Exercise goal:
Output every line of the material exactly, omitting images.

Data provided:
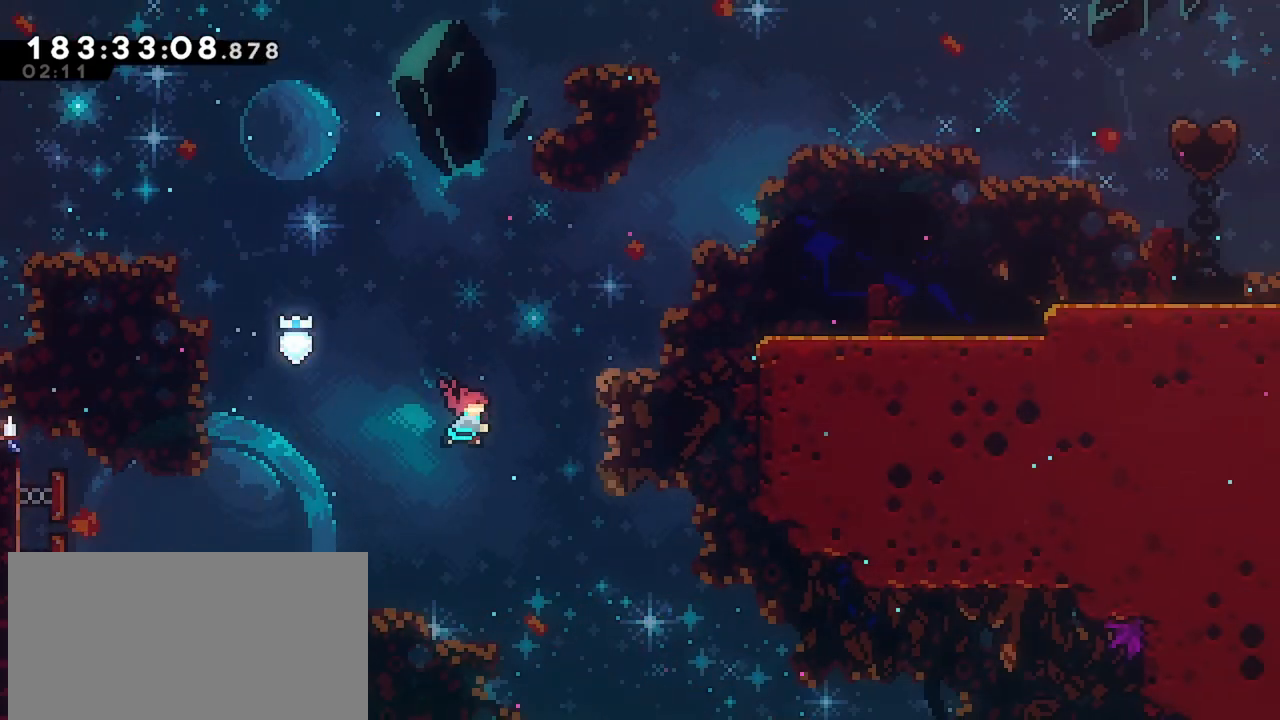
{"keys": ["dash", "grab", "right", "up"], "events": [[500, "grab", "down"]]}
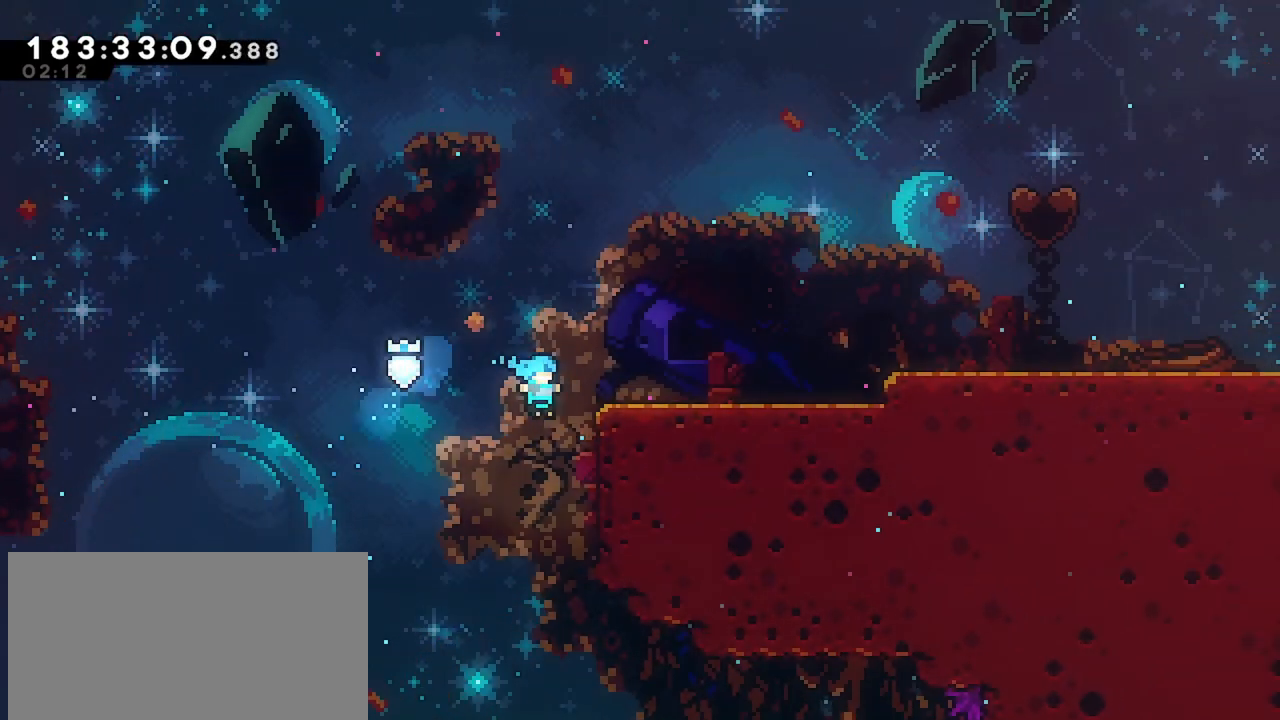
{"keys": ["right"], "events": [[50, "dash", "up"], [100, "jump", "down"], [283, "jump", "up"], [333, "grab", "up"], [333, "up", "up"]]}
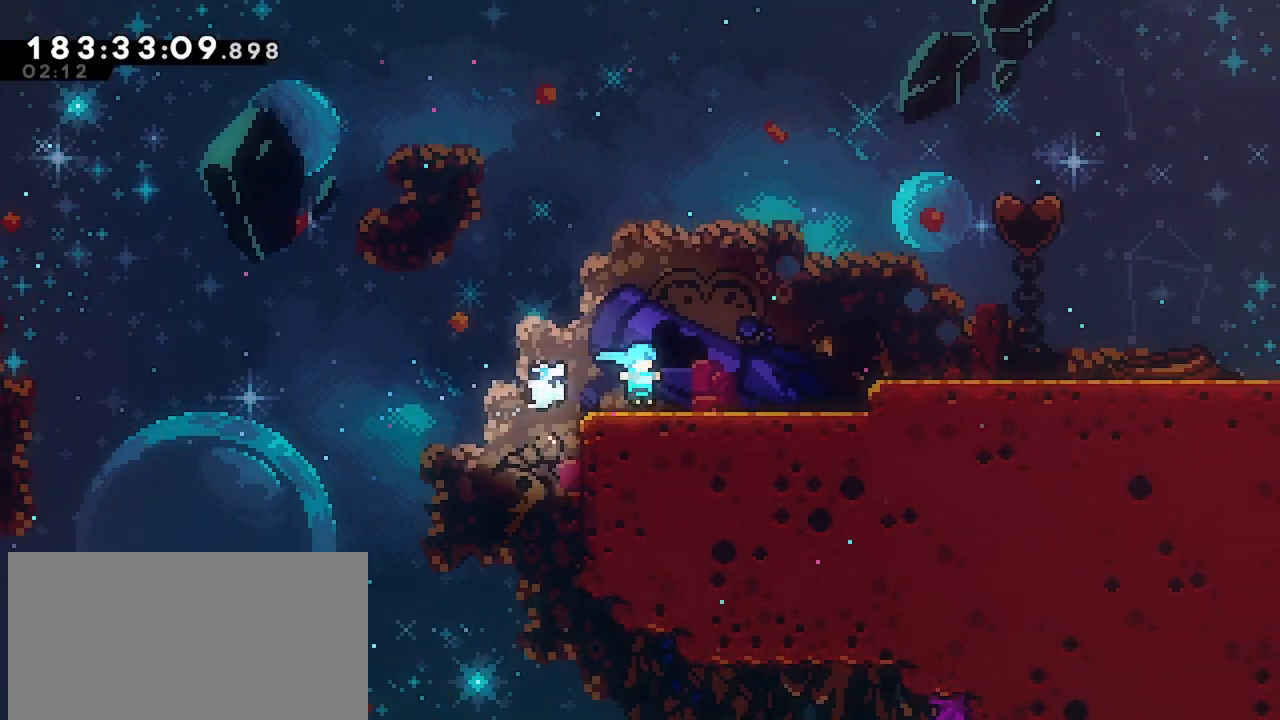
{"keys": ["jump", "right"], "events": [[17, "dash", "down"], [200, "dash", "up"], [200, "jump", "down"], [300, "down", "down"], [350, "dash", "down"], [350, "jump", "up"], [433, "jump", "down"], [483, "dash", "up"], [483, "down", "up"]]}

Result for this exercise:
{"keys": ["dash", "grab", "right", "up"], "events": [[500, "grab", "down"]]}
{"keys": ["right"], "events": [[50, "dash", "up"], [100, "jump", "down"], [283, "jump", "up"], [333, "grab", "up"], [333, "up", "up"]]}
{"keys": ["jump", "right"], "events": [[17, "dash", "down"], [200, "dash", "up"], [200, "jump", "down"], [300, "down", "down"], [350, "dash", "down"], [350, "jump", "up"], [433, "jump", "down"], [483, "dash", "up"], [483, "down", "up"]]}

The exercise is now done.